Quizás la conclusión más contundente de la entrevista es la idea de que el modelo de movilidad social ascendente —que alguna vez distinguió a Argentina en América Latina— está agotado.

Ese modelo se sustentaba en dos pilares: la industrialización y la educación pública. Ambos factores permitieron durante décadas mejorar las condiciones de vida de amplios sectores de la población. “Eso ya no va a volver”, afirma Preiss sin rodeos.

La frase sintetiza una visión pesimista, pero también realista.
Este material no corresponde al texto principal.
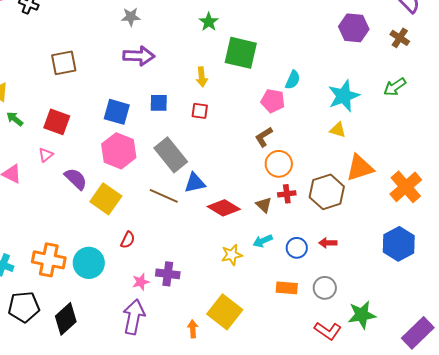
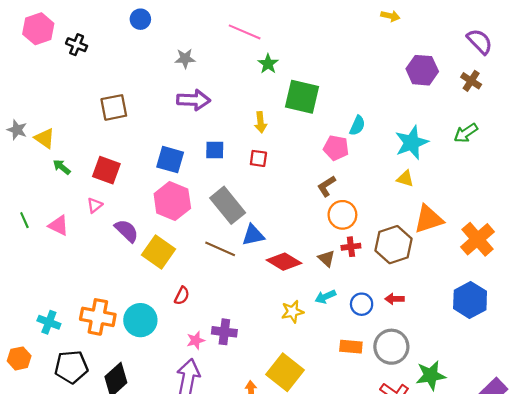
gray circle: (325, 288) -> (391, 347), size x1.4

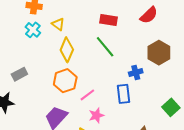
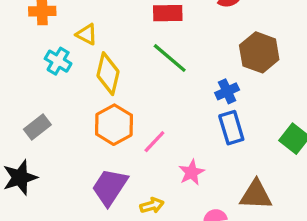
cyan cross: (33, 30) -> (58, 61), moved
blue rectangle: (124, 94) -> (231, 128), moved
pink star: (96, 115) -> (191, 172), moved

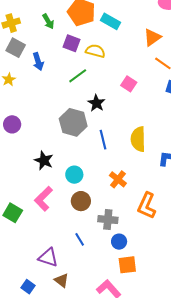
La desindustrialización no es solo un fenómeno económico, sino el síntoma de un cambio estructural más profundo. Argentina ya no es el país que fue, ni parece tener claro qué quiere ser.

Aunque la entrevista no ofrece soluciones concretas, deja planteadas algunas pistas. La necesidad de estabilidad macroeconómica, la integración a cadenas globales de valor, el fortalecimiento del tejido empresarial y el desarrollo de políticas de largo plazo aparecen como condiciones necesarias —aunque no suficientes— para revertir la tendencia.

Sin embargo, el diagnóstico de fondo es más complejo: el problema no es solo técnico, sino también político e institucional. Sin consensos básicos y reglas claras, cualquier intento de reconstrucción industrial corre el riesgo de repetir los errores del pasado.

En definitiva, la conversación con Osvaldo Preiss no ofrece respuestas fáciles, pero sí una mirada lúcida sobre los desafíos que enfrenta Argentina. En un país acostumbrado a los vaivenes, quizás el primer paso sea, simplemente, reconocer la profundidad del problema.